Mirzai

Prediction of Exchangeable Potassium in Soil through Mid-Infrared Spectroscopy and Deep Learning: from Prediction to Explainability, Albinet et al., 2022

The mirzai Python Package, the present documentation and associated notebooks ensure the reproducibility of the above-mentioned scientific paper.

Paper with code

1. Exploratory Data Analysis (Fig. 1)

2. Data selection and transformation

3. Baseline model (PLSR):

   • Learning curve
   • Training & evaluation

4. Convolutional Neural Network (CNN):

   • Learning rate finder
   • Learning curve
   • Training & evaluation
   • Validation curve by Soil Taxonomy Orders (Fig. 5)

5. PLSR vs. CNN figures:

   • Learning curves (Fig. 3)
   • Observed vs. predicted scatterplots (Fig. 4)
   • Global vs. local modelling (Fig. 6)

6. Interpretability

   • GradientShap values (Fig. 7))
   • GradientShap values correlation (Fig. 8)

Setup

Getting the data

A zipped archive of the data used in this study are available for download at the following link: https://drive.google.com/drive/folders/1VGfrBexMPCFvoUa1VW26n-zO9v5WHeFh?usp=sharing

In a local environment

The preferred way it to use Mamba. Mamba is a fast, robust, and cross-platform package manager.

#### Work to complete
1: Based on the mirzai documentation page, state whether each of the statements (a) through (c) agrees with it, answering yes or no and quoting the words that decide each one: (a) the baseline model is PLSR; (b) the associated paper was published in 2021; (c) the validation curve by Soil Taxonomy Orders corresponds to Fig. 5.
2: Return the passage of the mirzai documentation page starting with "2. Data selection" and going on through "Orders (Fig. 5)", copied word for word.
The data presented next come from a different source than the mirzai documentation page.

[Dataset entries]
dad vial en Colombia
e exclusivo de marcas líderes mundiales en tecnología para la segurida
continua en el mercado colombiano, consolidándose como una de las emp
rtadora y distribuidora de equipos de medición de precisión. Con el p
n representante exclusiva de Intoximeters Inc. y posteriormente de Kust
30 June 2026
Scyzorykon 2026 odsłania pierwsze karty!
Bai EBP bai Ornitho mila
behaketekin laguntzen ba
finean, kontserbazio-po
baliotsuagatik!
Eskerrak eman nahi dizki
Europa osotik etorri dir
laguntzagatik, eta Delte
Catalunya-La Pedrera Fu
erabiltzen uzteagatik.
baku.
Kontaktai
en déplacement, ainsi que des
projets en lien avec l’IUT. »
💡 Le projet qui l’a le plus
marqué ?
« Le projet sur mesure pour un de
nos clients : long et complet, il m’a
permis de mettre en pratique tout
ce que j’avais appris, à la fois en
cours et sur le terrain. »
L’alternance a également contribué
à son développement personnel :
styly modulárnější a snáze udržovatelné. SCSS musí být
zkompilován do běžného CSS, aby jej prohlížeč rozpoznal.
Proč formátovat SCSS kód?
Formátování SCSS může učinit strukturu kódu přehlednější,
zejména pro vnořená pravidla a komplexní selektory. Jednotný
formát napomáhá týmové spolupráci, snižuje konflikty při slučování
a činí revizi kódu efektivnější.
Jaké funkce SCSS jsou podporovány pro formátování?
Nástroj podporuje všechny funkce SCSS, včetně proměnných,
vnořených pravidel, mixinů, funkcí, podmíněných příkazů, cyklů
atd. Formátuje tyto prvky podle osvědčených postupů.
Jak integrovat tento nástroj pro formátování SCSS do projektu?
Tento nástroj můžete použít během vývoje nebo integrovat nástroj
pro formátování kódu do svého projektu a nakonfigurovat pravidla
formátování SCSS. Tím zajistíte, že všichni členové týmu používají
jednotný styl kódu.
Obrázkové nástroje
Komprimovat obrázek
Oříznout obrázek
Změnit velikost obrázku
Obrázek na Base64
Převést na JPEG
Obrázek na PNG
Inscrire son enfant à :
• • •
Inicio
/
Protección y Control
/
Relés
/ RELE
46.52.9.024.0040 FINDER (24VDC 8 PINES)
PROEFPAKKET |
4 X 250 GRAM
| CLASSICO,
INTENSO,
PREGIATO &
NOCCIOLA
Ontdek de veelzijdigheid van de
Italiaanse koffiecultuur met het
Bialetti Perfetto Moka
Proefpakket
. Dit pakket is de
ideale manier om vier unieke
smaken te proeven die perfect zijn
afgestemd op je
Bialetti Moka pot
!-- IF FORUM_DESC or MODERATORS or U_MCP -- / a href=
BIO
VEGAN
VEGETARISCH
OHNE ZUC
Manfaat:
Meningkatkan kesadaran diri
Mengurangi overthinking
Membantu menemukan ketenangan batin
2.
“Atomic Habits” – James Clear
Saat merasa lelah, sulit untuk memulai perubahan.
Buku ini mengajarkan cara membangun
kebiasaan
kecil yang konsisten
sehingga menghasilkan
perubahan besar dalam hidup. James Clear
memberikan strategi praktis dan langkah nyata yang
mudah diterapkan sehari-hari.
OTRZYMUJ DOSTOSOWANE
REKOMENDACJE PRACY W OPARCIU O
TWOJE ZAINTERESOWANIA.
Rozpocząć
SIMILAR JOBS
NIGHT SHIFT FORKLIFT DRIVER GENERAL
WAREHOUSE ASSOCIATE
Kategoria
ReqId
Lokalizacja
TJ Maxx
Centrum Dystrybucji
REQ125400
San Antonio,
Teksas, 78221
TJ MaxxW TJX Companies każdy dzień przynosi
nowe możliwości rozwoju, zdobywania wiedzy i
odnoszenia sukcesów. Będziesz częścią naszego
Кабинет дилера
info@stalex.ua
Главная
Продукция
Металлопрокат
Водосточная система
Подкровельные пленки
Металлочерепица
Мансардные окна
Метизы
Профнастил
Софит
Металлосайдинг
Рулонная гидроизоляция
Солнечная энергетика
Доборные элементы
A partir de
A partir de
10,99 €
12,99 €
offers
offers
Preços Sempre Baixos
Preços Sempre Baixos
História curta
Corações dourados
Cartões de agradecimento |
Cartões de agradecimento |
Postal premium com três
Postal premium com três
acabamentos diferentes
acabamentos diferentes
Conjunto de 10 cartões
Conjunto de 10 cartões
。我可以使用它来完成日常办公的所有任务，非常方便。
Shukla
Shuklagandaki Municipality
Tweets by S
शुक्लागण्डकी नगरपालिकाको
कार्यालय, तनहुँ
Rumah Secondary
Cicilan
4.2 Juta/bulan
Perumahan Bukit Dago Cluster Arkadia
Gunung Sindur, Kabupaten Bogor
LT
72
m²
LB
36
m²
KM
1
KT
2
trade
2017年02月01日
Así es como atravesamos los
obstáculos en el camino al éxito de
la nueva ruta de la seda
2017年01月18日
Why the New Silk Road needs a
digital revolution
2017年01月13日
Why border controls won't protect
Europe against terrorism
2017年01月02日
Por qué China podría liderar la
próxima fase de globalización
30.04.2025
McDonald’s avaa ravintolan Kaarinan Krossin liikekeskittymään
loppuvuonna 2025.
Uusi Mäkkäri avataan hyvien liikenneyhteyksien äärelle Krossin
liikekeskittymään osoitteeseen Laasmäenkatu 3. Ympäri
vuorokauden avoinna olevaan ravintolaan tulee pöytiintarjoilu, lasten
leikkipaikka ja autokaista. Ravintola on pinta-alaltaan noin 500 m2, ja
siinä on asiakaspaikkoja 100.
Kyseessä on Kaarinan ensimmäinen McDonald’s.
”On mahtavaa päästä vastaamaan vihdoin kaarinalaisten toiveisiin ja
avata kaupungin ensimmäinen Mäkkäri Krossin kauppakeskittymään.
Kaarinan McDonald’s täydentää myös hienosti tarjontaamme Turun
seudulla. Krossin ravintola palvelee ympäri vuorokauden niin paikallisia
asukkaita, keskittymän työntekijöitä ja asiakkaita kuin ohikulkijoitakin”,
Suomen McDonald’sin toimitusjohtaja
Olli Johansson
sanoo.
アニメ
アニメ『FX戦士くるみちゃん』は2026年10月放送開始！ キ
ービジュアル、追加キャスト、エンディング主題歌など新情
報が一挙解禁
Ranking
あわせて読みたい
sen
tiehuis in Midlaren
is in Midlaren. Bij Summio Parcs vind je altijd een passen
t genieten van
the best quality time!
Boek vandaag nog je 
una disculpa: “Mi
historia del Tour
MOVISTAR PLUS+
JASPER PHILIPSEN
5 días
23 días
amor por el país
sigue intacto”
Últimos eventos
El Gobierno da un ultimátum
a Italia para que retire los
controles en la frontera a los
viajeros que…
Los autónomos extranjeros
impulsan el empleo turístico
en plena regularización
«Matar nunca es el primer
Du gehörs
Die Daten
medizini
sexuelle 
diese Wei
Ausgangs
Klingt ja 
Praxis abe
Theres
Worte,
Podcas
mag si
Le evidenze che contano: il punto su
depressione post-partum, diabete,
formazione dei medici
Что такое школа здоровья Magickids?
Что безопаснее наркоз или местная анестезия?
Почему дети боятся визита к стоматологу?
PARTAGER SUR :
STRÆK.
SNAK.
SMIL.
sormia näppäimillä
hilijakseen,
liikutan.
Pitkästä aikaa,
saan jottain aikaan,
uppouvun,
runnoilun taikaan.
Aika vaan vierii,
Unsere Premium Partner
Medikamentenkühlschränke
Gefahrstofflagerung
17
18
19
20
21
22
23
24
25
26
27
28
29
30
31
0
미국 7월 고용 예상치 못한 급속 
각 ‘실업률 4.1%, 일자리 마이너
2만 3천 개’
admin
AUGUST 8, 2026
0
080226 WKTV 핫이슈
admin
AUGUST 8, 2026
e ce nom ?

#### Problem solutions
1:
(a) Yes: "Baseline model (PLSR):"
(b) No: "Albinet et al., 2022"
(c) Yes: "Validation curve by Soil Taxonomy Orders (Fig. 5)"

2:
2. Data selection and transformation

3. Baseline model (PLSR):

   • Learning curve
   • Training & evaluation

4. Convolutional Neural Network (CNN):

   • Learning rate finder
   • Learning curve
   • Training & evaluation
   • Validation curve by Soil Taxonomy Orders (Fig. 5)